In her talk, Jones will draw on the histories of slavery and anti-Black racism in institutions while challenging western-dominance of science and highlighting indigenous forms of science production.   

“One of the questions I’m drawing on is, does science belong in a lab? Or does it belong to all of us, and how does it belong to all of us as we fight for Black life continuously.”   

While the sciences and the arts are traditionally siloed disciplines, the conference offers a unique opportunity to allow scientists, creatives and activists to transform higher-ed institutions through shared experiences to promote Black inclusion.    

Jones says that this ties back to a community-based lens.  

“It’s important that we always try to bring our knowledge back into the community and learn from each other – we build that unity and purpose together.” 

Inspiring the next generation of Black scientists   

Alemu Gonsamo, a Tier 2 Canada Research Chair in Remote Sensing of Terrestrial Ecosystems, conducts research on how forests respond to climate change through ground, airborne and satellite technologies. He will deliver his first keynote speech about his recent research advancements at the BE-STEMM conference.   

Gonsamo is currently building a system called Carbon Flux – which uses inventory and satellite observations from Canada’s forests to estimate how much carbon the ecosystem releases to and removes from the atmosphere each year. The observations will date back to 1982, when satellite data first became available.   

“We don’t have a good estimate of how much carbon dioxide Canada’s forests are removing every year from the atmosphere,” says Gonsamo, an assistant professor at the School of Earth, Environment & Society at McMaster University.   

“This resource will be important to decision making, public policy, and to respond to the impacts of climate change.”  
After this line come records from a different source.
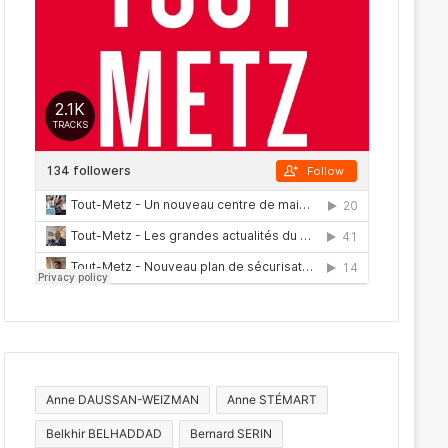
Anne DAUSSAN-WEIZMAN
Anne STÉMART
Belkhir BELHADDAD
Bernard SERIN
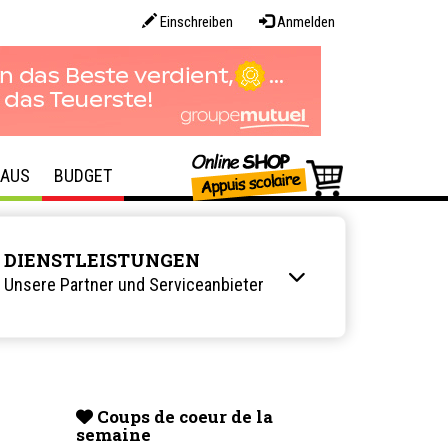
Einschreiben
Anmelden
AUS
BUDGET
DIENSTLEISTUNGEN
Unsere Partner und Serviceanbieter
Coups de coeur de la
semaine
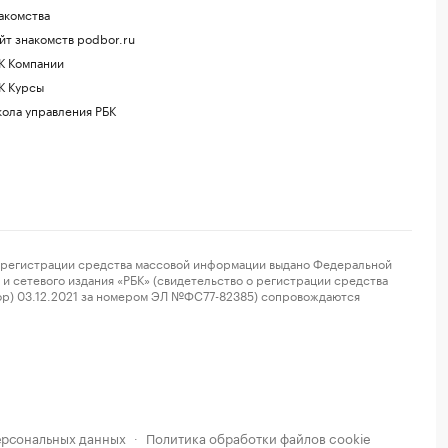
акомства
йт знакомств podbor.ru
К Компании
К Курсы
ола управления РБК
регистрации средства массовой информации выдано Федеральной
и сетевого издания «РБК» (свидетельство о регистрации средства
ор) 03.12.2021 за номером ЭЛ №ФС77-82385) сопровождаются
ерсональных данных
Политика обработки файлов cookie
·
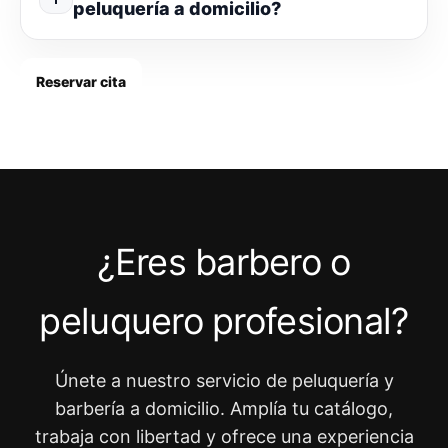
peluquería a domicilio?
Reservar cita
¿Eres barbero o
peluquero profesional?
Únete a nuestro servicio de peluquería y
barbería a domicilio. Amplía tu catálogo,
trabaja con libertad y ofrece una experiencia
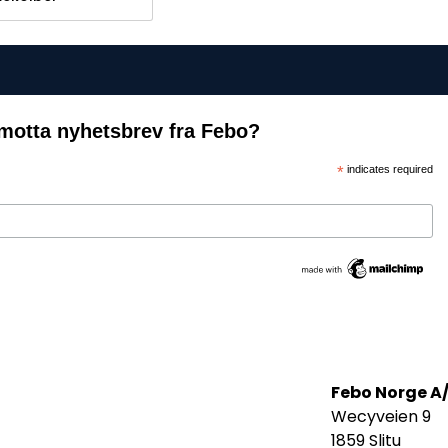
motta nyhetsbrev fra Febo?
*
indicates required
Febo Norge A
Wecyveien 9
1859 Slitu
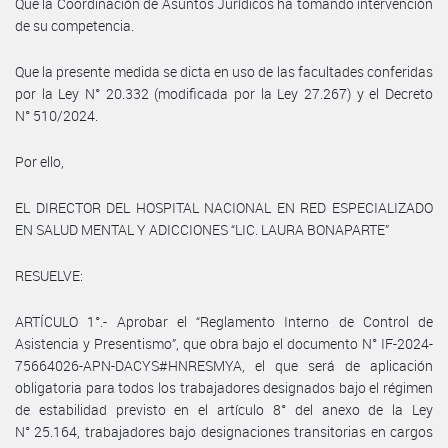
Que la Coordinación de Asuntos Jurídicos ha tomando intervención
de su competencia.
Que la presente medida se dicta en uso de las facultades conferidas
por la Ley N° 20.332 (modificada por la Ley 27.267) y el Decreto
N° 510/2024.
Por ello,
EL DIRECTOR DEL HOSPITAL NACIONAL EN RED ESPECIALIZADO
EN SALUD MENTAL Y ADICCIONES “LIC. LAURA BONAPARTE”
RESUELVE:
ARTÍCULO 1°.- Aprobar el “Reglamento Interno de Control de
Asistencia y Presentismo”, que obra bajo el documento N° IF-2024-
75664026-APN-DACYS#HNRESMYA, el que será de aplicación
obligatoria para todos los trabajadores designados bajo el régimen
de estabilidad previsto en el artículo 8° del anexo de la Ley
N° 25.164, trabajadores bajo designaciones transitorias en cargos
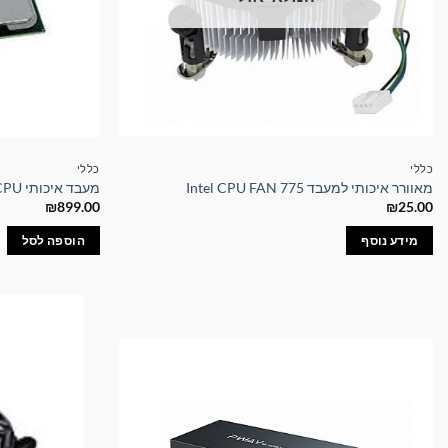
כללי
כללי
מאוורר איכותי למעבד Intel CPU FAN 775
מעבד איכותי Intel Core i5-2400S 1155 BOX CPU
₪
899.00
₪
25.00
מידע נוסף
הוספה לסל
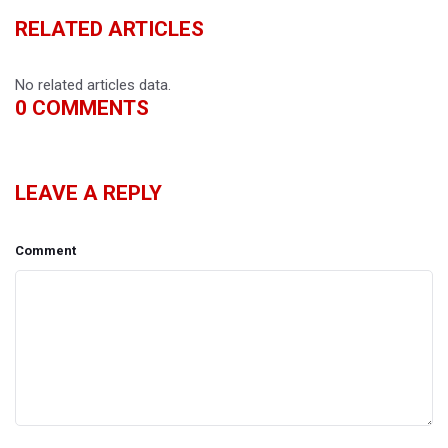
RELATED ARTICLES
No related articles data.
0
COMMENTS
LEAVE A REPLY
Comment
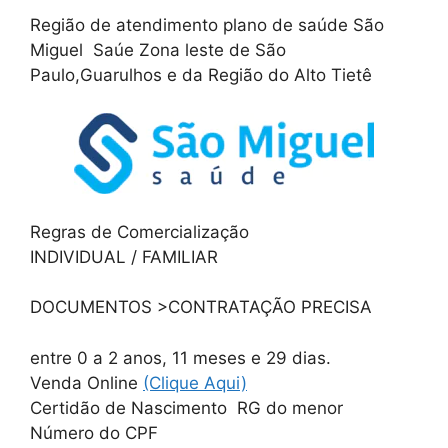
Região de atendimento plano de saúde São
Miguel Saúe Zona leste de São
Paulo,Guarulhos e da Região do Alto Tietê
Regras de Comercialização
INDIVIDUAL / FAMILIAR
DOCUMENTOS >CONTRATAÇÃO PRECISA
entre 0 a 2 anos, 11 meses e 29 dias.
Venda Online
(Clique Aqui)
Certidão de Nascimento RG do menor
Número do CPF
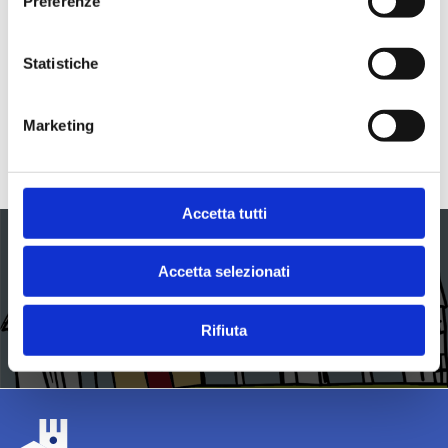
Preferenze
Streaming OnLine
ONLINE,
Statistiche
Anci Lombardia, Via Rovello 2, Milano
RIFERIMENTO
: Simona Alampi
Marketing
EMAIL
:
eventi@anci.lombardia.it
TELEFONO
: 0272629601
Accetta tutti
16 GIUGNO 2026
Accetta selezionati
BENI CONFISCATI - Webinar per ETS e
PdZ 2026
Rifiuta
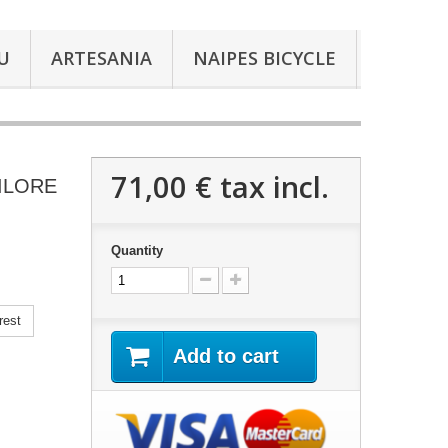
U
ARTESANIA
NAIPES BICYCLE
71,00 €
tax incl.
ILORE
Quantity
rest
Add to cart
In 2021, Gonsamo’s lab at McMaster University developed a groundbreaking historic map of Canada’s organic carbon stocks. Launched in partnership with the World Wildlife Fund at the 2021 United Nations Climate Change Conference (COP26), the map displays how hundreds of billion of tonnes of carbon is stored in trees, grasslands, soils and peatlands across the country.   

Before heading to McMaster, Gonsamo was a postdoctoral fellow and research associate at University of Toronto. Now a member of the CBSN, he notes that BE-STEMM plays a critical role in connecting multidisciplinary students and leaders – especially in a field that, until recent efforts, has witnessed an invisibility of Black scientists.   

While he did not have a role model while pursuing his education, Gonsamo believes that reflective, cross-disciplinary networking opportunities and representation is vital in encouraging young Black students to pursue a career in STEMM.  

“Having the conference and communicating with youth opens opportunities for them to see themselves in the field. You create possibilities that say anyone in Canada can be a scientist.”